新たに「2nd door by dencraft」を設けました。

業務体系を「でんくらふと」と「2nd door by dencraft」とに分けることにしました。

「でんくらふと」は今まで通りのNEDインソールの作成業務(病院及び一般の方)、ブーツチューン(フルチューン)業務、そして3Dトレーニング&ウォーキング教室などのワークショップ業務を行います。

2nd door by dencraft」は多くの方々に楽しく、安心、安全にスキーを行って頂けるように日本人に合ったセッティングを施したブーツを販売することを業務とします。

2nd door by dencraftのブーツセッティングとは

多くの方にセッティングとはどのようなことですか?とご質問を頂きます。
私は「日本人の足部の遊びを無くす作業です。」とお答えしております。
足部の遊びをブーツ内で無くすことを多くの方は、ブーツ内の足部の周りに詰め物(ウレタンフォームなど)して遊びを無くすことだと思われがちですが、そうでは無いのです。「足部の遊び」とは「足部の関節の遊び」です。
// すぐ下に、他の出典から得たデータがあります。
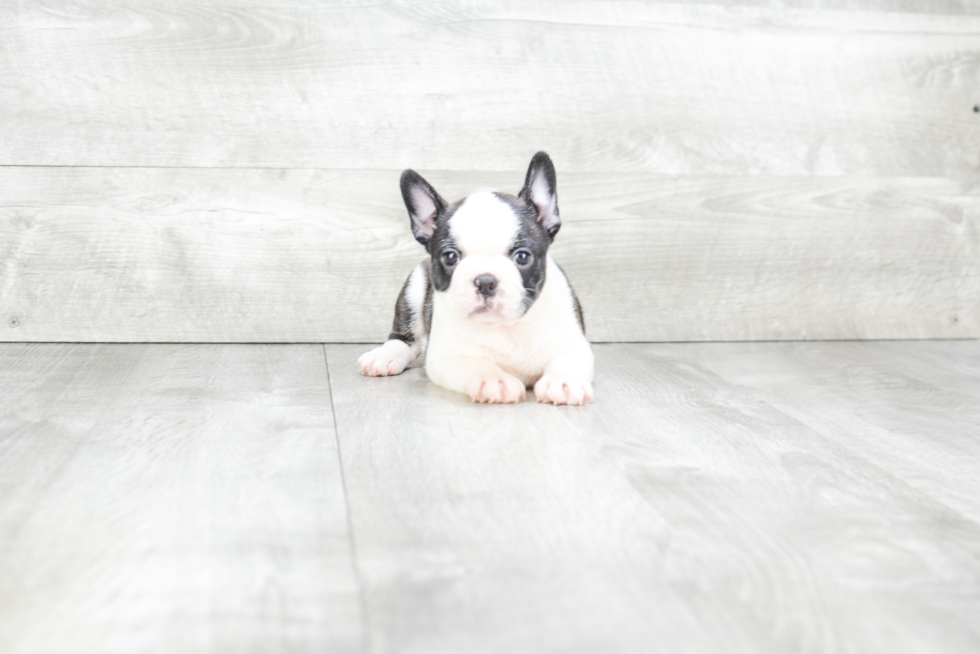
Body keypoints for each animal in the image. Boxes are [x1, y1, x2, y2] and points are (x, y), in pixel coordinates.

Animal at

欧米人と日本人では足部の関節の遊びは異なります。生活習慣の違いで日本人は欧米人より遊びの多い民族です。例えば日本人は和式トイレでしゃがんで用を足すことは出来ますが欧米人の大多数の方は無理です。これは日本人の関節が柔軟であるからではなく遊びが多いからなのです。

殆ど(国内外問わず)のスキーブーツのセッティングは欧米人向きで設定されています。これもどうしてなのかと思われますよね。日本製は日本人向きなのでは?と思われる方もお見えになるのではないでしょうか。(仮に日本人向きに設計したら?スキーに不向きなブーツになってしまいます。これについてはまたの機会に書きます。)

スキーブーツの設計を行うときに何を基準に行なっているのか?実はここにも大きな問題を抱えているのです。

スキーブーツの設計はヒトの機能解剖学や運動学が基準になっておりますが、この医科学は西洋医学を基盤としており民族学や文化人類学は皆無です。要するに単一民族のことは考えていないのです。
北米の足病医が平均的な日本人の足を診たとき「病的」だと診断するそうです。なぜなら彼らの足病学は欧米人を基準としたものであり、彼らの目には足部の関節の遊びは足部の機能不全として見えるのです。

日本人と欧米人は普通に立つことすら異なったもの(機能解剖学的に)になっています。足関節(足首)でみると日本人は背屈位(足首を曲げる)で立ち、欧米人は底屈位(つま先を伸ばす)で立っているのです。この立つ行為の足首の機能が異なるということは、スキーブーツを履いたときに大きな問題となります。
ちょっと難しい話になって来ましたのでこの辺にしておきます。

要するにスキーブーツのセッティングとはズバリ、この日本人の間違った行為、感覚を変えることなのです。
もしブーツの中で足関節の背屈が起きた場合、否応なく後傾姿勢となります。この後傾姿勢は意図して発生するのではなく機能解剖学的に発生しますので防ぎようがありません。
意思を持っても改善することは出来ませんので、ブーツの中の足部は斜面に滑り落ちる準備ができている状態にセッティングすること、これがスキーブーツのセッティングです。だから、スキーブーツを購入して頂く方々に施さなければいけない作業なのです。

2nd door by dencraftにおいては、楽しく、安心、安全にスキーをして頂くためにこのことを重点的に考えて、スキーブーツ販売価格(定価販売)の中に含めたサービスだと考えております。

インソールにつきましてもセミカスタムインソールの開発を進めてまいりましたのでセッティングしたブーツにプラスして販売(10,000円にて)致します。

多くの方々へサービス出来ますように「でんくらふと」とは別体制として取り組んで行きますので、宜しくお願い致します。
このサービスはテスト的ではありますが今年より実施しております。